Today, microgrids composed of PV panels or WTGs require inverters to connect to local AC distribution networks. Every inverter requires control circuitry to synchronize loads with 60 or 50 Hz AC systems. These inverters help to provide high-quality AC current without causing mains interference, also known as harmonics. If the final load requires DC, the AC must be converted

back again into DC. Thus, the incorporation of renewable distributed generation currently requires multiple stages of conversion, engendering multiple stages of inefficiency and loss. In addition, both PHEVs and EVs connected to the grid system require AC/DC charging controllers to charge the vehicle’s battery, while the use of PHEVs and EVs as energy-storage devices to feed electricity back into the grid system (i.e., to smooth peak curves) also hinges on the use of controllers to manage charging and discharging cycles.
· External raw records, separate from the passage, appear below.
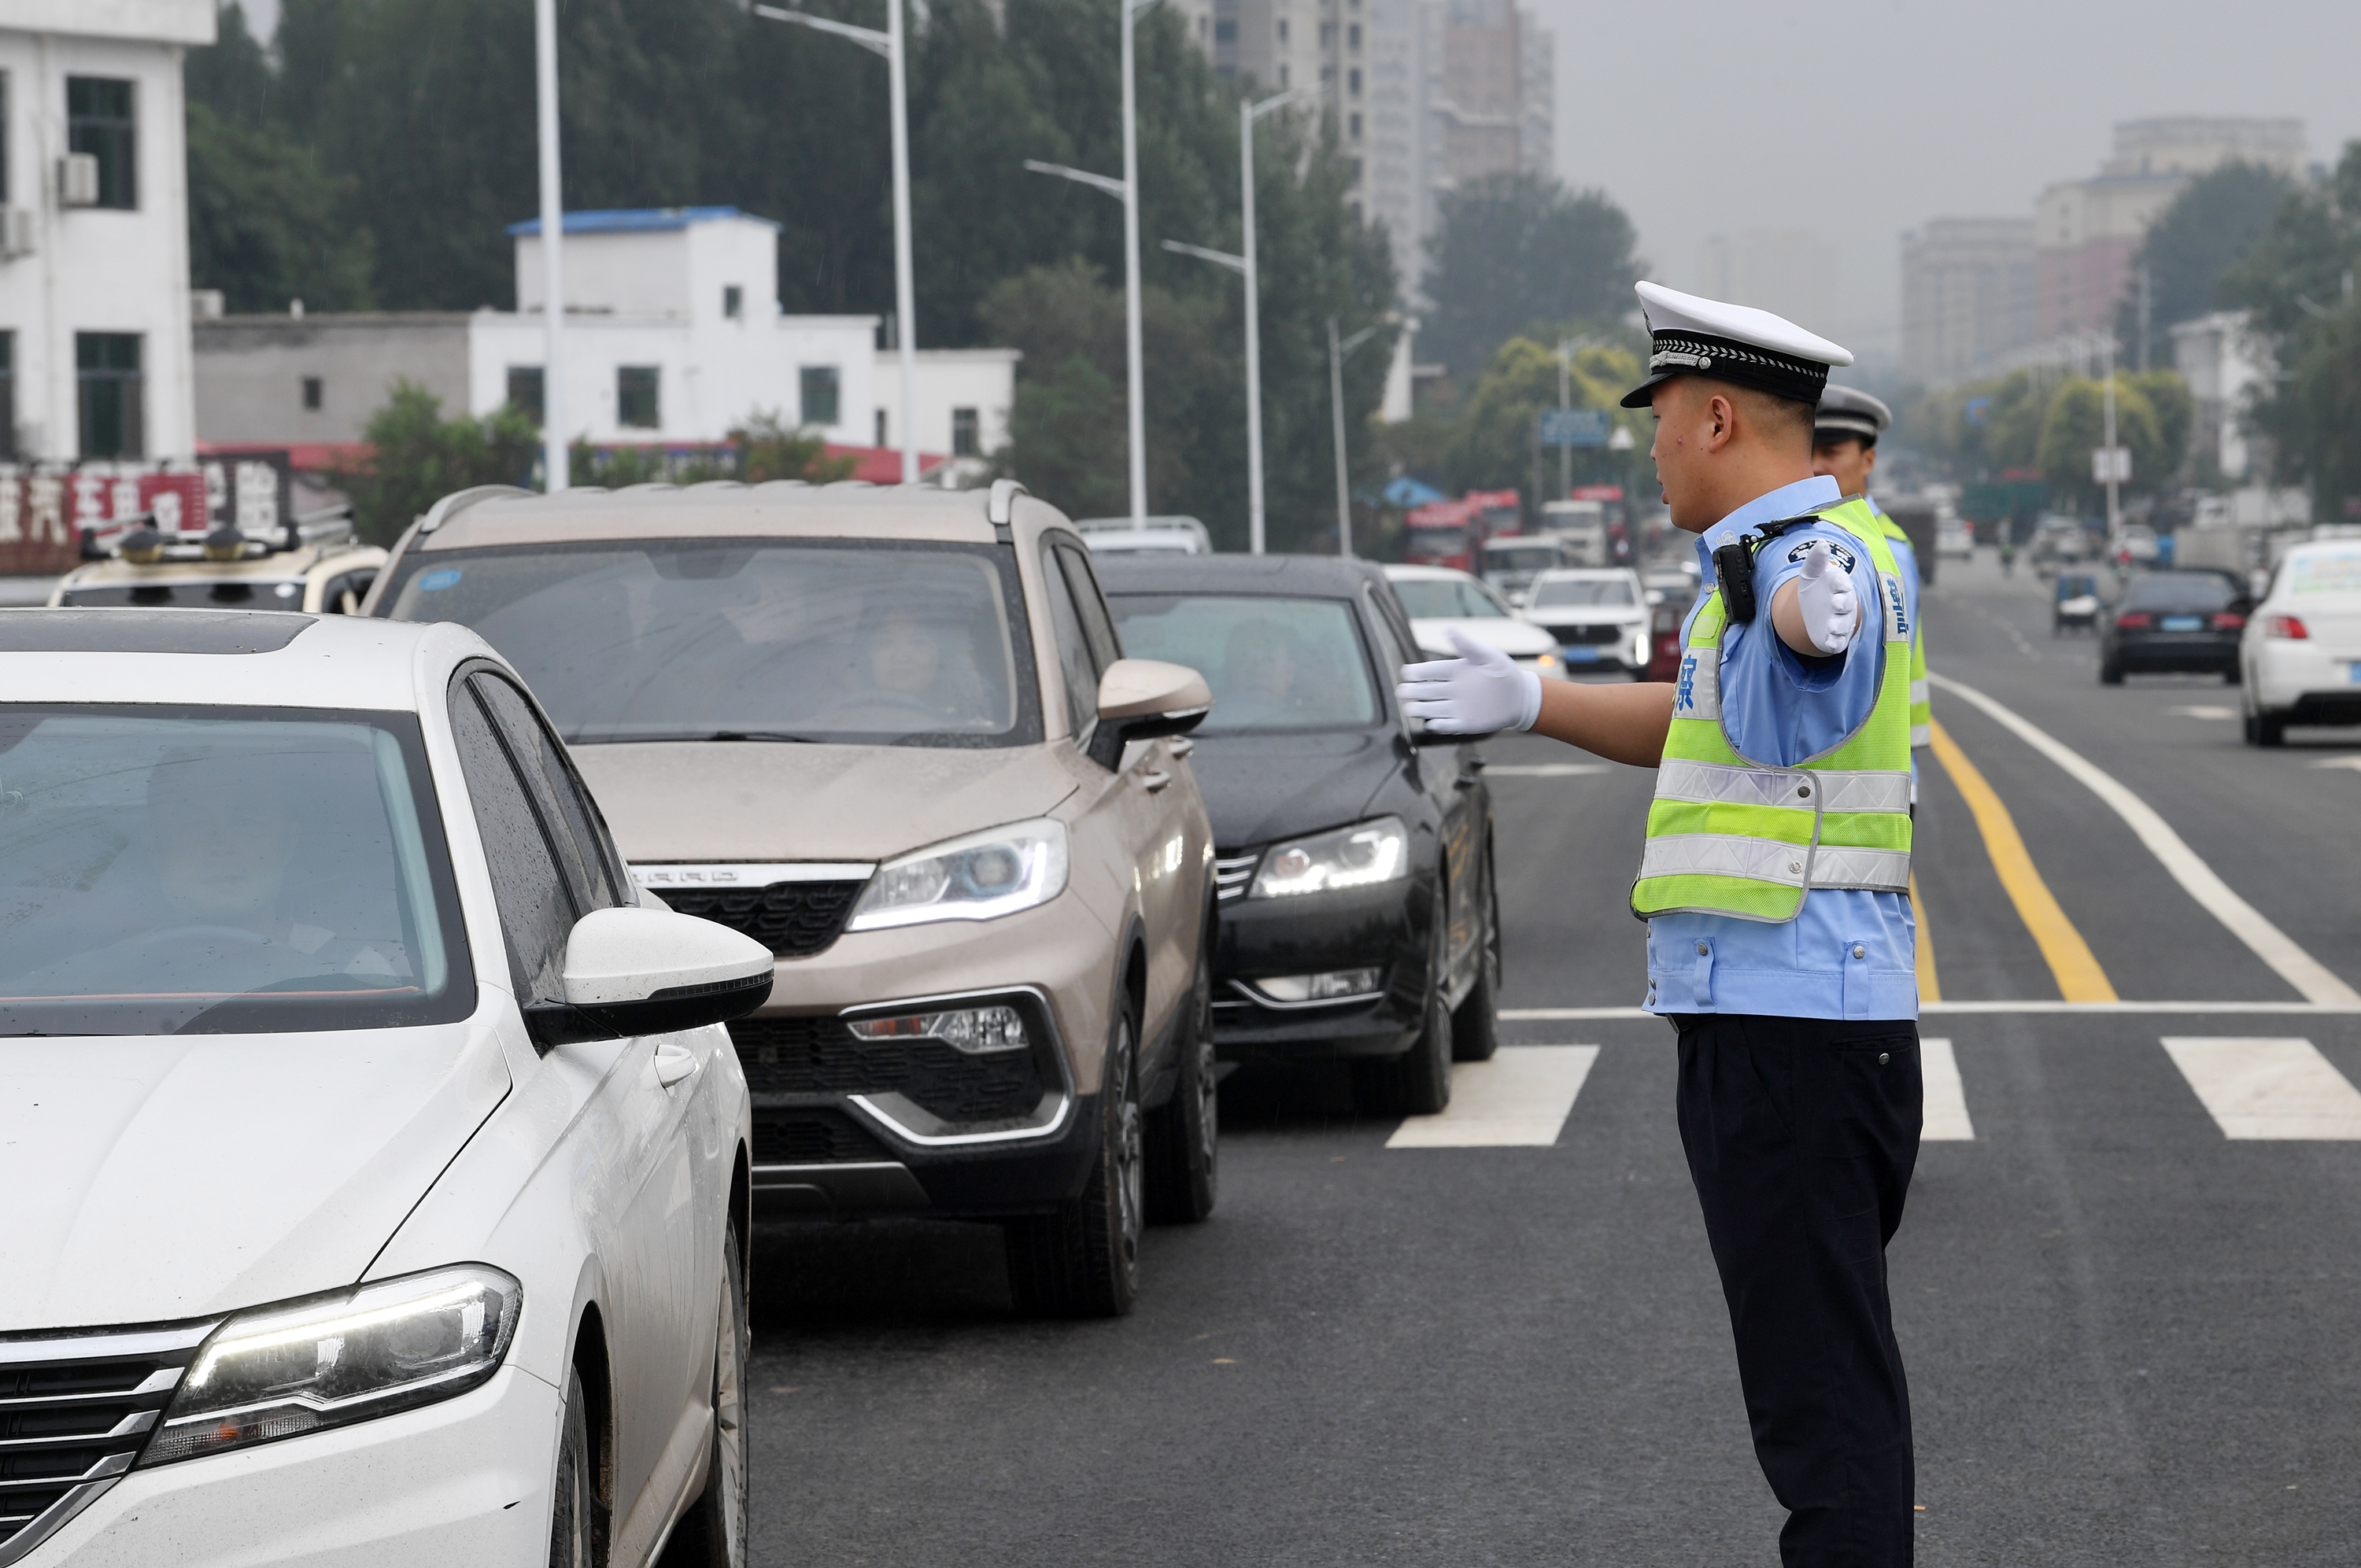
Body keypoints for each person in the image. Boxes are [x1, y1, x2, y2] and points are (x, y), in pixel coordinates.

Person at [1398, 281, 1922, 1567]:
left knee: (1826, 1423)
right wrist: (1530, 698)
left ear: (1721, 417)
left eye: (1662, 417)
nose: (1649, 446)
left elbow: (1815, 640)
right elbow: (1689, 720)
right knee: (1822, 1394)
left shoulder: (1815, 562)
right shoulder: (1738, 573)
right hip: (1780, 1022)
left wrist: (1806, 621)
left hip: (1793, 1026)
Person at [1813, 385, 1932, 802]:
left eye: (1830, 452)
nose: (1815, 465)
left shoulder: (1888, 550)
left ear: (1869, 459)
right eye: (1808, 451)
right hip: (1822, 778)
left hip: (1873, 779)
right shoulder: (1795, 535)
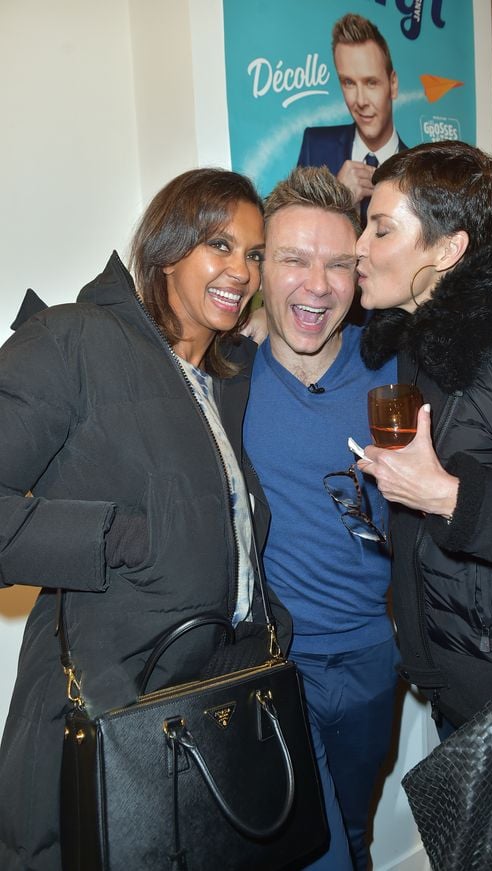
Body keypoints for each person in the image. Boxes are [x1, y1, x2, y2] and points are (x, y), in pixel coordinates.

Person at [0, 168, 292, 871]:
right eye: (219, 244)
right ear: (166, 249)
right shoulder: (72, 340)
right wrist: (116, 534)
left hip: (206, 708)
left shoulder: (224, 378)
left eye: (253, 254)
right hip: (105, 708)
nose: (241, 270)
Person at [354, 139, 492, 733]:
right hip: (456, 683)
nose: (359, 249)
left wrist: (450, 499)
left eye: (380, 230)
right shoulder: (420, 340)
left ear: (448, 250)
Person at [243, 166, 399, 871]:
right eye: (294, 259)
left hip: (375, 657)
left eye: (338, 263)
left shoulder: (393, 373)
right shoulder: (227, 384)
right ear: (261, 268)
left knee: (356, 829)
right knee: (318, 851)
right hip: (278, 665)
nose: (317, 284)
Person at [297, 13, 408, 226]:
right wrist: (337, 199)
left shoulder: (416, 171)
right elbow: (291, 237)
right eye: (349, 82)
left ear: (393, 84)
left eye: (371, 83)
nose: (360, 101)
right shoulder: (315, 145)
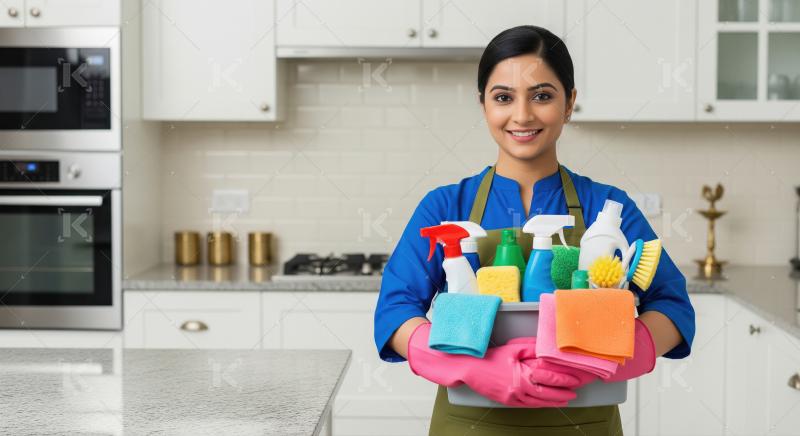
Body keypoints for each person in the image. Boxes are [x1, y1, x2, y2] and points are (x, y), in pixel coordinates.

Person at [373, 25, 695, 435]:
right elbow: (396, 311)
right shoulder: (445, 206)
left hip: (584, 424)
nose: (522, 115)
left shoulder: (606, 207)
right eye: (503, 97)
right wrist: (470, 367)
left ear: (569, 103)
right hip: (469, 425)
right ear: (483, 104)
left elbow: (672, 306)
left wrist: (606, 359)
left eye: (542, 96)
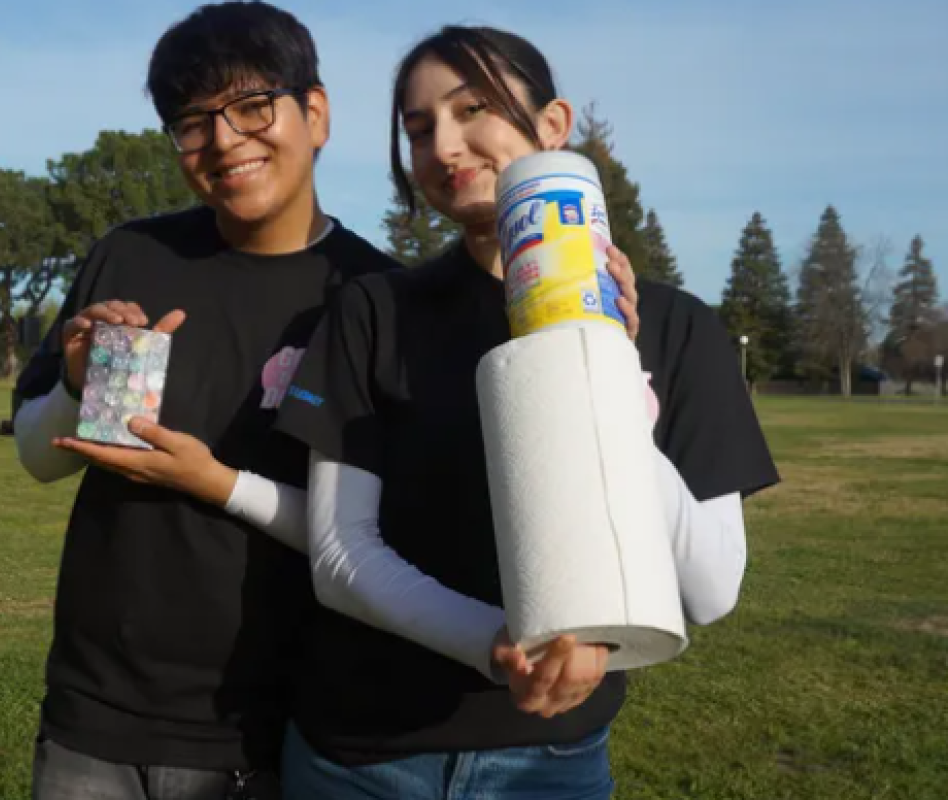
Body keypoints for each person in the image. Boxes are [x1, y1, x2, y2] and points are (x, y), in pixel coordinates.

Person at [267, 25, 782, 799]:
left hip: (549, 767)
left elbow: (710, 590)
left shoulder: (678, 328)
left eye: (473, 108)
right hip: (357, 757)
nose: (445, 146)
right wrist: (500, 644)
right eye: (419, 130)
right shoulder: (375, 311)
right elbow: (340, 555)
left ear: (553, 124)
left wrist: (595, 364)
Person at [11, 3, 400, 798]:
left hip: (273, 724)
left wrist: (209, 479)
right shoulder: (132, 256)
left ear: (316, 113)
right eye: (193, 123)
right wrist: (77, 385)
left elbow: (373, 534)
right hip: (96, 710)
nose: (223, 141)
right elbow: (38, 459)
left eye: (252, 106)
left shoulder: (376, 295)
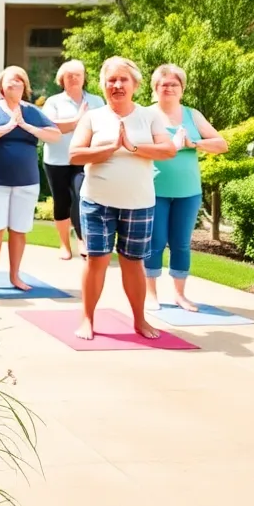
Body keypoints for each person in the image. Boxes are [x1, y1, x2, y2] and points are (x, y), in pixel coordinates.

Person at [69, 56, 176, 340]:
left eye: (123, 80)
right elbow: (74, 154)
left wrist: (133, 146)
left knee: (133, 262)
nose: (116, 85)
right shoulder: (93, 117)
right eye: (111, 80)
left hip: (138, 202)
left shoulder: (150, 116)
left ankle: (140, 320)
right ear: (103, 85)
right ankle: (87, 319)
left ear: (136, 85)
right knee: (97, 260)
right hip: (97, 201)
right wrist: (108, 149)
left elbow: (168, 150)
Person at [146, 64, 227, 311]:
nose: (168, 88)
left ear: (181, 89)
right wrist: (166, 146)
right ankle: (150, 295)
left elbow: (221, 144)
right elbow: (136, 148)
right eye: (163, 84)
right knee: (155, 242)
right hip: (154, 190)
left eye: (174, 84)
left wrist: (194, 143)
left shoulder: (193, 115)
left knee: (181, 243)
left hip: (188, 192)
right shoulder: (146, 115)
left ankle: (180, 296)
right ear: (155, 88)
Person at [0, 66, 61, 290]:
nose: (15, 84)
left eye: (19, 80)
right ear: (1, 87)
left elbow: (55, 135)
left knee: (19, 230)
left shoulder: (31, 111)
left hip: (26, 181)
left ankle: (15, 276)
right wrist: (8, 127)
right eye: (10, 81)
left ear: (25, 86)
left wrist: (26, 126)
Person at [42, 60, 105, 260]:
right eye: (69, 75)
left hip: (84, 157)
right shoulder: (53, 102)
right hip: (57, 159)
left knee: (81, 195)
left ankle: (82, 240)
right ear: (62, 80)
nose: (74, 78)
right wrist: (78, 120)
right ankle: (64, 244)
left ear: (84, 77)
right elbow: (52, 127)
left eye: (78, 74)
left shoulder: (96, 101)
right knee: (62, 201)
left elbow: (103, 125)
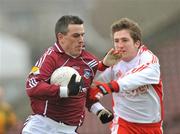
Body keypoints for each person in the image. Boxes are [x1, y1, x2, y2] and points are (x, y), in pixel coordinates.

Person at [22, 15, 121, 134]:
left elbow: (85, 92)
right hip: (42, 127)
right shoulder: (50, 57)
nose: (81, 40)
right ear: (61, 37)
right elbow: (32, 86)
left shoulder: (90, 61)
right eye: (75, 35)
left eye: (82, 35)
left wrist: (99, 110)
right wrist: (65, 91)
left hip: (69, 130)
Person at [89, 18, 164, 134]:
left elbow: (138, 76)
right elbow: (89, 82)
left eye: (124, 40)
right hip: (124, 125)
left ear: (137, 43)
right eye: (116, 41)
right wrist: (103, 65)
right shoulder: (113, 61)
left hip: (152, 126)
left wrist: (112, 85)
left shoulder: (148, 59)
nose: (120, 45)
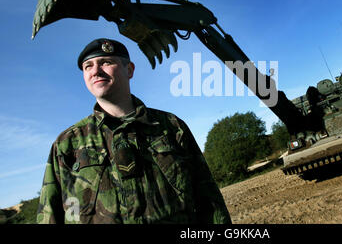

These V2G interfaces create multiple stages of conversion.

 

Perhaps not surprisingly, DC systems have come back into vogue, as the rising prominence of DC loads, electric mobility, energy-storage devices, and renewable distributed generators has put pressure on AC systems built in the last century. One solution is to upgrade aged AC systems by incorporating advanced conversion devices. Alternatively, AC systems can be hybridized with DC

systems to support differing load types more efficiently. Hybridized AC and DC systems offer multiple advantages. They eliminate unnecessary multiconversion pathways from generation to final load, thereby reducing the total loss experienced throughout the system. Hybrid systems can also simplify equipment requirements for local systems, as the segregation of DC loads with DC supplies improves the provision of high-quality AC in the grid by reducing the harmonics associated with synchronization.

 

The growing prominence of PHEVs and EVs, along with the growing interest in sustainable energy supplies, energy-storage devices, and microgrids, will continue to motivate further investigations into improved power electronic converters and EMSs for hybridized grid systems.

 

Smart grid

A final variable in the electrical infrastructure equation is the integration of smart grid systems. Smart grids are particularly important for the future of electrically driven vehicles, as they ensure that new loads associated with PHEVs and EVs will not overburden electrical grid systems. They also ensure the lowest possible price for fuel for PHEV and EV owners and drivers.

 

The concept of a smart grid means different things to different users. Here, we use the characterization offered by the Institution of Engineering and Technology (IET), which argues a smart grid system is required for industrialized societies that hope to transition to low-carbon electrical networks without compromising security, stability, or low cost. In brief, smart grid systems are meant to integrate demand management systems with distributed generation to achieve the most efficient utilization of existing infrastructure, while also operating seamlessly in conjunction with new large-scale power generators.

 

While most twentieth-century power grids were designed to ensure that generation sources responded to user needs on demand, smart grid technologies enable more effective supply of loads with electrical production from conventional sources of power, as well as intermittent sources of power such as solar and wind. This is done by using intelligent control systems to monitor both loads and sources and to feed electricity back onto the grid from energy-storage devices when needed. To do this, grid operators will need to efficiently incorporate intermittent and variable renewable energy supplies, such as solar and wind, with energy-storage devices. In addition, smart V2G systems allow PHEVs and EVs to communicate with the electrical grid dynamically.